Billionaire investor George Soros said Europe faces 25 years of Japanese-style stagnation unless politicians pursue further intergration of the currency bloc and change policies that have discouraged banks from lending.

While the immediate financial crisis that has plagued Europe since 2010 “is over,” it still faces a political crisis that has divided the region between creditor and debtor nations, Soros, 83, said in a Bloomberg Television interview in London on Wednesday. At the same time, banks have been encouraged to pass stress tests, rather than boost the economy by providing capital to businesses, he said.

Europe “may not survive 25 years of stagnation,” Soros said in the interview with Francine Lacqua. “You have to go further with the integration. You have to solve the banking problem, because Europe is lagging behind the rest of the world in sorting out its banks.”

Soros, whose hedge-fund firm gained about 20 percent a year on average from 1969 to 2011, has been a constant critic of how the European currency bloc was designed and of budget cuts imposed on indebted nations such as Greece and Spain at the height of the crisis. He said more “radical” policies are required to avoid a “long period” of stagnation.

European bank shares are “very depressed,” making it an “attractive time” to invest, Soros said.

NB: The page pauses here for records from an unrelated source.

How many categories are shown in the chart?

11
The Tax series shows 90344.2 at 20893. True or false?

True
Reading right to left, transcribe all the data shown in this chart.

Still, he said it is going to be a “very tough year” for lenders as they try to shrink balance sheets and boost their capital to pass the European Central Bank’s stress tests, he said.

Soros Fund Management LLC, the hedge-fund firm that Soros turned into a family office three years ago to manage only his personal wealth, made $5.5 billion of investment gains last year, according to LCH Investments NV. The profits were more than any other hedge-fund manager, according to LCH, a firm overseen by the Edmond de Rothschild Group that invests in hedge funds.